**What you are asked to do**
Which of the lines in the records below hold the string "informace"? Copy every one of them.

**Extracted records**
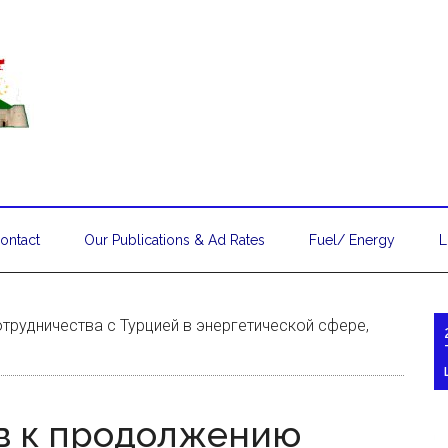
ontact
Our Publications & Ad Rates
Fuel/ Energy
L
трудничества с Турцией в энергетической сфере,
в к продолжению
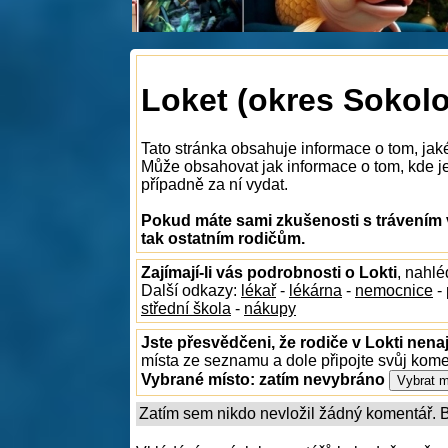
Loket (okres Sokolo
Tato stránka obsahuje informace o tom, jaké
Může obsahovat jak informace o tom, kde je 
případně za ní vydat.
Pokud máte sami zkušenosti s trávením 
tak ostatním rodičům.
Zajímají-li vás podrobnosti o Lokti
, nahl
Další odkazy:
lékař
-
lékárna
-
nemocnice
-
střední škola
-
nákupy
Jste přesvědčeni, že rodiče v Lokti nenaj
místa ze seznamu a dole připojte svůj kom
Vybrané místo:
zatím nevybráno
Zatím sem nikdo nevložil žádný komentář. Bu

**Task response**
Tato stránka obsahuje informace o tom, jaké
Může obsahovat jak informace o tom, kde je 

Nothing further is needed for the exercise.